(Collected data)
....................

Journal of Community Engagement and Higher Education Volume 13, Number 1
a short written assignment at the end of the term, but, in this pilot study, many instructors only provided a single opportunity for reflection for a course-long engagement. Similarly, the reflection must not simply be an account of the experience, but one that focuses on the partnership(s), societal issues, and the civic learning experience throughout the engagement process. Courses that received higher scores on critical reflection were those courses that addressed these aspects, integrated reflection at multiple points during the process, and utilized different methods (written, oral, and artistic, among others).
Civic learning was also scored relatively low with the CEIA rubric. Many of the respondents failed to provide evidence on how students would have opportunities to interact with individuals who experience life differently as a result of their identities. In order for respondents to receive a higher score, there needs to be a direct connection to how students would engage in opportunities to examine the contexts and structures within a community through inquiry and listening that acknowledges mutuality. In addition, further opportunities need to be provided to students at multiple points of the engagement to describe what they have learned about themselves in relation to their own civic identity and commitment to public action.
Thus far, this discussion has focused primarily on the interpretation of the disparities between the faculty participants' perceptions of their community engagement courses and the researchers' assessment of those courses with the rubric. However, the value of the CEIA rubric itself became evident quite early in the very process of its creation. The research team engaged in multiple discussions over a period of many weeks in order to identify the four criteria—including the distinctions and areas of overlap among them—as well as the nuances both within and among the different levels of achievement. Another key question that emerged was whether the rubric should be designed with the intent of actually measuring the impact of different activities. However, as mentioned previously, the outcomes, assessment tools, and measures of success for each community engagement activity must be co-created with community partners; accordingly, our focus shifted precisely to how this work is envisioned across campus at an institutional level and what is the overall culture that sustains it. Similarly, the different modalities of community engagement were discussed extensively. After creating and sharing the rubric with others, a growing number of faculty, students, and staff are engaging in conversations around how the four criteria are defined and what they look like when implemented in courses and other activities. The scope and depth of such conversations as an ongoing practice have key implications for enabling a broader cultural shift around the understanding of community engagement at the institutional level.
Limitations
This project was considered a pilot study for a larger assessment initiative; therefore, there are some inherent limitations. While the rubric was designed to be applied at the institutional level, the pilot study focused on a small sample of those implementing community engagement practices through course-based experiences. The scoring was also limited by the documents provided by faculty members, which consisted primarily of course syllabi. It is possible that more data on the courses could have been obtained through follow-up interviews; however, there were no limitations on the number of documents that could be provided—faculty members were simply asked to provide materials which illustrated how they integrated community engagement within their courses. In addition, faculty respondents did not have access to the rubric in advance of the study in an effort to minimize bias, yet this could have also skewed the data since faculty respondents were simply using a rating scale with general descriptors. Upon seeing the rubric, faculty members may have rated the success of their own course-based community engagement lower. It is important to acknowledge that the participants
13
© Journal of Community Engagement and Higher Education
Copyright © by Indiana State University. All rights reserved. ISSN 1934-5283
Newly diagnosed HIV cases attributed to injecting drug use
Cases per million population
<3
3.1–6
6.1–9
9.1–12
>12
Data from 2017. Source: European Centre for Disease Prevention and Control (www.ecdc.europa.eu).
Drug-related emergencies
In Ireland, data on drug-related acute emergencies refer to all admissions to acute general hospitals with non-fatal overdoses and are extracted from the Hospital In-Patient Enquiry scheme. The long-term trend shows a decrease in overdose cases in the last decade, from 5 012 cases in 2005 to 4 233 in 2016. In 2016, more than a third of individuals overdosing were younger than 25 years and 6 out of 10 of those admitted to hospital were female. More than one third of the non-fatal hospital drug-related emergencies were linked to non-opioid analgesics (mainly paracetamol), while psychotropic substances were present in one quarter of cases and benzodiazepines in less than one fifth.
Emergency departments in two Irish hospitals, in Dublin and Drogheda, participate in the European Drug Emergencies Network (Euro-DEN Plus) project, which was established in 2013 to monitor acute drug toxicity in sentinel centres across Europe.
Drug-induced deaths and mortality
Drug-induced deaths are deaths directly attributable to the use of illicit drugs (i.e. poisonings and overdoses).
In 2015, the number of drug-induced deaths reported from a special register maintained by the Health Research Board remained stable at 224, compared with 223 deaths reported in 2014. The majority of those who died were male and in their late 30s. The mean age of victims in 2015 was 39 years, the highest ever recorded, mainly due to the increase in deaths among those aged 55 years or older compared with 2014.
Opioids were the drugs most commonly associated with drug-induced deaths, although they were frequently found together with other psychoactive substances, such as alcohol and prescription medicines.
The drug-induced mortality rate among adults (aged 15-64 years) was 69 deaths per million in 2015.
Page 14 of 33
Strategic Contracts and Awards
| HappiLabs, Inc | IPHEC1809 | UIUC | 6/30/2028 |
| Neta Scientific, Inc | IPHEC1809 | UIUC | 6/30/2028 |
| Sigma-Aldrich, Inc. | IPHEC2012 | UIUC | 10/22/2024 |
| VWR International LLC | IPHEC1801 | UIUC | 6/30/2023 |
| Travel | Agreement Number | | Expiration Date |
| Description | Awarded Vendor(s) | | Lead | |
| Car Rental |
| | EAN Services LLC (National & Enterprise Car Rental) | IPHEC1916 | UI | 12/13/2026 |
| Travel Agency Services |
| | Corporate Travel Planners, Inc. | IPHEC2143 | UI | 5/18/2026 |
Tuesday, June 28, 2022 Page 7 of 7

....................

What you should do
For each entry above, write out an exact copy.

Exercise response
Journal of Community Engagement and Higher Education Volume 13, Number 1
a short written assignment at the end of the term, but, in this pilot study, many instructors only provided a single opportunity for reflection for a course-long engagement. Similarly, the reflection must not simply be an account of the experience, but one that focuses on the partnership(s), societal issues, and the civic learning experience throughout the engagement process. Courses that received higher scores on critical reflection were those courses that addressed these aspects, integrated reflection at multiple points during the process, and utilized different methods (written, oral, and artistic, among others).
Civic learning was also scored relatively low with the CEIA rubric. Many of the respondents failed to provide evidence on how students would have opportunities to interact with individuals who experience life differently as a result of their identities. In order for respondents to receive a higher score, there needs to be a direct connection to how students would engage in opportunities to examine the contexts and structures within a community through inquiry and listening that acknowledges mutuality. In addition, further opportunities need to be provided to students at multiple points of the engagement to describe what they have learned about themselves in relation to their own civic identity and commitment to public action.
Thus far, this discussion has focused primarily on the interpretation of the disparities between the faculty participants' perceptions of their community engagement courses and the researchers' assessment of those courses with the rubric. However, the value of the CEIA rubric itself became evident quite early in the very process of its creation. The research team engaged in multiple discussions over a period of many weeks in order to identify the four criteria—including the distinctions and areas of overlap among them—as well as the nuances both within and among the different levels of achievement. Another key question that emerged was whether the rubric should be designed with the intent of actually measuring the impact of different activities. However, as mentioned previously, the outcomes, assessment tools, and measures of success for each community engagement activity must be co-created with community partners; accordingly, our focus shifted precisely to how this work is envisioned across campus at an institutional level and what is the overall culture that sustains it. Similarly, the different modalities of community engagement were discussed extensively. After creating and sharing the rubric with others, a growing number of faculty, students, and staff are engaging in conversations around how the four criteria are defined and what they look like when implemented in courses and other activities. The scope and depth of such conversations as an ongoing practice have key implications for enabling a broader cultural shift around the understanding of community engagement at the institutional level.
Limitations
This project was considered a pilot study for a larger assessment initiative; therefore, there are some inherent limitations. While the rubric was designed to be applied at the institutional level, the pilot study focused on a small sample of those implementing community engagement practices through course-based experiences. The scoring was also limited by the documents provided by faculty members, which consisted primarily of course syllabi. It is possible that more data on the courses could have been obtained through follow-up interviews; however, there were no limitations on the number of documents that could be provided—faculty members were simply asked to provide materials which illustrated how they integrated community engagement within their courses. In addition, faculty respondents did not have access to the rubric in advance of the study in an effort to minimize bias, yet this could have also skewed the data since faculty respondents were simply using a rating scale with general descriptors. Upon seeing the rubric, faculty members may have rated the success of their own course-based community engagement lower. It is important to acknowledge that the participants
13
© Journal of Community Engagement and Higher Education
Copyright © by Indiana State University. All rights reserved. ISSN 1934-5283
Newly diagnosed HIV cases attributed to injecting drug use
Cases per million population
<3
3.1–6
6.1–9
9.1–12
>12
Data from 2017. Source: European Centre for Disease Prevention and Control (www.ecdc.europa.eu).
Drug-related emergencies
In Ireland, data on drug-related acute emergencies refer to all admissions to acute general hospitals with non-fatal overdoses and are extracted from the Hospital In-Patient Enquiry scheme. The long-term trend shows a decrease in overdose cases in the last decade, from 5 012 cases in 2005 to 4 233 in 2016. In 2016, more than a third of individuals overdosing were younger than 25 years and 6 out of 10 of those admitted to hospital were female. More than one third of the non-fatal hospital drug-related emergencies were linked to non-opioid analgesics (mainly paracetamol), while psychotropic substances were present in one quarter of cases and benzodiazepines in less than one fifth.
Emergency departments in two Irish hospitals, in Dublin and Drogheda, participate in the European Drug Emergencies Network (Euro-DEN Plus) project, which was established in 2013 to monitor acute drug toxicity in sentinel centres across Europe.
Drug-induced deaths and mortality
Drug-induced deaths are deaths directly attributable to the use of illicit drugs (i.e. poisonings and overdoses).
In 2015, the number of drug-induced deaths reported from a special register maintained by the Health Research Board remained stable at 224, compared with 223 deaths reported in 2014. The majority of those who died were male and in their late 30s. The mean age of victims in 2015 was 39 years, the highest ever recorded, mainly due to the increase in deaths among those aged 55 years or older compared with 2014.
Opioids were the drugs most commonly associated with drug-induced deaths, although they were frequently found together with other psychoactive substances, such as alcohol and prescription medicines.
The drug-induced mortality rate among adults (aged 15-64 years) was 69 deaths per million in 2015.
Page 14 of 33
Strategic Contracts and Awards
| HappiLabs, Inc | IPHEC1809 | UIUC | 6/30/2028 |
| Neta Scientific, Inc | IPHEC1809 | UIUC | 6/30/2028 |
| Sigma-Aldrich, Inc. | IPHEC2012 | UIUC | 10/22/2024 |
| VWR International LLC | IPHEC1801 | UIUC | 6/30/2023 |
| Travel | Agreement Number | | Expiration Date |
| Description | Awarded Vendor(s) | | Lead | |
| Car Rental |
| | EAN Services LLC (National & Enterprise Car Rental) | IPHEC1916 | UI | 12/13/2026 |
| Travel Agency Services |
| | Corporate Travel Planners, Inc. | IPHEC2143 | UI | 5/18/2026 |
Tuesday, June 28, 2022 Page 7 of 7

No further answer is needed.